Depending on which version of the Traveling Salesman Problem (TSP) you're looking at, it's either NP-hard (finding the shortest possible route), or NP-complete (called the decision version of TSP; given a length $L$, determine if any tour of a given graph has length less than or equal to $L$).
The difference between the two is subtle, but important: NP-hard problems are at least as hard as any problem in NP. The way you show a problem is at least as hard as another problem is to use what's called a reduction. A reduction is a way of transforming your given problem into the problem you'd like to compare it with. In this case, if you want to compare TSP to, say, a known NP problem like 3-SAT (satisfiability of a Boolean statement consisting of clauses containing 3 literals), you would try to reduce TSP to 3-SAT. The idea is to convert an instance of a problem $a$ that we don't yet know how to solve into a problem $b$ that we do know how to solve, such that the solution to $b$ can be used to determine a solution to $a$. Then, by converting $a$ to $b$ and solving $b$, we've constructed an algorithm to solve $a$. If we know how long the conversion process -- that is, the reduction -- takes, and we know how long it takes to solve problem $b$, then we can figure out an upper bound on how long it takes to solve the problem $a$.

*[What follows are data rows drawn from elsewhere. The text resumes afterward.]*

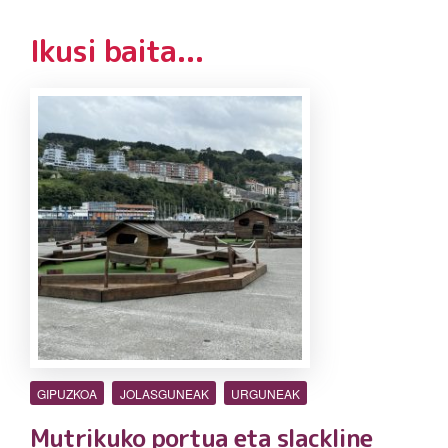
Ikusi baita...
GIPUZKOA
JOLASGUNEAK
URGUNEAK
Mutrikuko portua eta slackline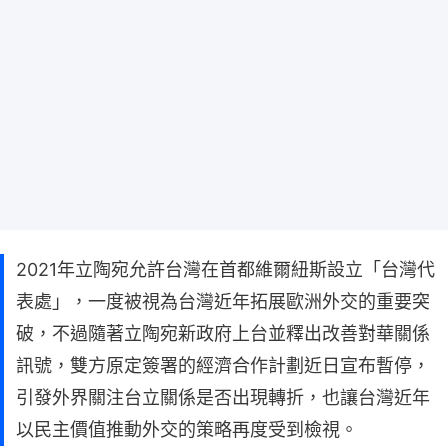
2021年立陶宛允許台灣在首都維爾紐斯設立「台灣代
表處」，一度被視為台灣近年拓展歐洲外交的重要突
破，不過隨著立陶宛新政府上台並釋出改善對華關係
訊號，雙方原定簽署的經濟合作計劃近日宣布暫停，
引發外界關注台立關係是否出現轉折，也讓台灣近年
以民主價值推動外交的策略再度受到檢視。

The most common and useful kind of reduction I saw in my introductory graduate-level theory of computation course was called a polynomial-time reduction, which is a reduction process whose algorithm takes polynomial time, as a function of some metric of problem size, to produce its output. This concept is then used to define what NP-complete means. A problem $p$ is NP-complete if it is in NP, and for every problem in NP, there exists a polynomial-time reduction from that problem to problem $p$. NP-hard can be defined a similar way: a problem $p$ is NP-hard if there exists a polynomial time reduction from an NP-complete problem to $p$.
Now that all of that terminology is out of the way, to answer your question:
- If you're talking about the NP-complete decision version of TSP, then any problem in NP can be reduced in polynomial time to TSP. Global optimization problems tend to be NP-hard (though I don't know for sure that all of them are, I do know that nonconvex optimization problem are NP-hard). Since NP-hard problems by definition are polynomial time reductions of NP-complete problems, TSP can be polynomial time reduced to NP-hard global optimization problems.
- If you're talking about the NP-hard version of TSP, then no statements can be made about reductions of NP-hard global optimization problems.
- There is nothing to suggest that NP-hard optimization problems can be reduced to either version of TSP. However, it is known that 0-1 integer programming is an NP-complete problem, so it can be reduced to TSP.
A good, but dense, reference is Michael Sipser's Introduction to the Theory of Computation, 2nd edition. (Disclaimer: Professor Sipser taught my theory of computation class.)